Exercise directions: Each line in the records below that has the word "pixels" should be copied.

Dataset entries:
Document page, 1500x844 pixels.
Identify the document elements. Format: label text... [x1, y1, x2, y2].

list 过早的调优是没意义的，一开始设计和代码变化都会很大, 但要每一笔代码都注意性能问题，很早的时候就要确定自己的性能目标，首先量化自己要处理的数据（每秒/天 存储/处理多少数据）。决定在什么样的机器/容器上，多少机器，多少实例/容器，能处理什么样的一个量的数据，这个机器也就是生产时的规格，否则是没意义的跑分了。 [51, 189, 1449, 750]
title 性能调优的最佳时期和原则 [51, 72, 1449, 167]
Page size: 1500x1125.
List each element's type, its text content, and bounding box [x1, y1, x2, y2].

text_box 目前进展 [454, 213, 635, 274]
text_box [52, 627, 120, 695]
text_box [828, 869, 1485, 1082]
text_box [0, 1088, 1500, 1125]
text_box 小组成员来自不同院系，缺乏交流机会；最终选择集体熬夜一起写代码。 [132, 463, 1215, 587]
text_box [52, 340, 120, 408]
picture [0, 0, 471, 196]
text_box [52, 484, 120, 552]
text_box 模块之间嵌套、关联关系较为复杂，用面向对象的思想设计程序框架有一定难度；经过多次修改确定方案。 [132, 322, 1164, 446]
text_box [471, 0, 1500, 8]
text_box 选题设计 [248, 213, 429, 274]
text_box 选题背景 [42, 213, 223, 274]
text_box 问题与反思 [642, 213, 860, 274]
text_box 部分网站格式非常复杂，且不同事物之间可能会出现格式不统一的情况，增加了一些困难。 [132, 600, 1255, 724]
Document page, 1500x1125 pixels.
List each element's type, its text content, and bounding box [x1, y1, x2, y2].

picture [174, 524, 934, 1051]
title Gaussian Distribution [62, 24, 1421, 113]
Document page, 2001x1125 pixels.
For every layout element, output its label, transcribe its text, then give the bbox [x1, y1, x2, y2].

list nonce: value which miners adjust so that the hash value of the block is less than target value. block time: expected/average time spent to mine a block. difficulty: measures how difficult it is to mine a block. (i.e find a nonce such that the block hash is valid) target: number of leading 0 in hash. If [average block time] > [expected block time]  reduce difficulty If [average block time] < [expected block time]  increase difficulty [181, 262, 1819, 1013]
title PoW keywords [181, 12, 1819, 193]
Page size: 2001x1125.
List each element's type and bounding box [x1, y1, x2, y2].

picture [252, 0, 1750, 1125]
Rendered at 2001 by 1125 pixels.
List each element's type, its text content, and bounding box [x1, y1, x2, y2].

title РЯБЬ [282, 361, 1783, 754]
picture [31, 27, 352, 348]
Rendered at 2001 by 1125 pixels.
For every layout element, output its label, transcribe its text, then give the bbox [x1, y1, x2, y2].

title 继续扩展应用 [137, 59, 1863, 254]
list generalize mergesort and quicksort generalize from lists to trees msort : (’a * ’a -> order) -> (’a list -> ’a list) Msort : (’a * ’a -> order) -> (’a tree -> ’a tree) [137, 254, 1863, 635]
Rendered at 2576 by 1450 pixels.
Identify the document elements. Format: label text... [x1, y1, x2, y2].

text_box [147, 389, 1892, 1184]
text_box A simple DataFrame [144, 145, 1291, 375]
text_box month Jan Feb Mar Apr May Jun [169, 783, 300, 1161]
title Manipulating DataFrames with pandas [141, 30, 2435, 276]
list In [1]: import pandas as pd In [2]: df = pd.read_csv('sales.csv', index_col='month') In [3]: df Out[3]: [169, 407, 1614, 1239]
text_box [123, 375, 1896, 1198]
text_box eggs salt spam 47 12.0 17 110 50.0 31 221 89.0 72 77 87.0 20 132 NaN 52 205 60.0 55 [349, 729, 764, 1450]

Solved exercise:
Document page, 1500x844 pixels.
Document page, 1500x1125 pixels.
Document page, 2001x1125 pixels.
Rendered at 2001 by 1125 pixels.
Rendered at 2001 by 1125 pixels.
Rendered at 2576 by 1450 pixels.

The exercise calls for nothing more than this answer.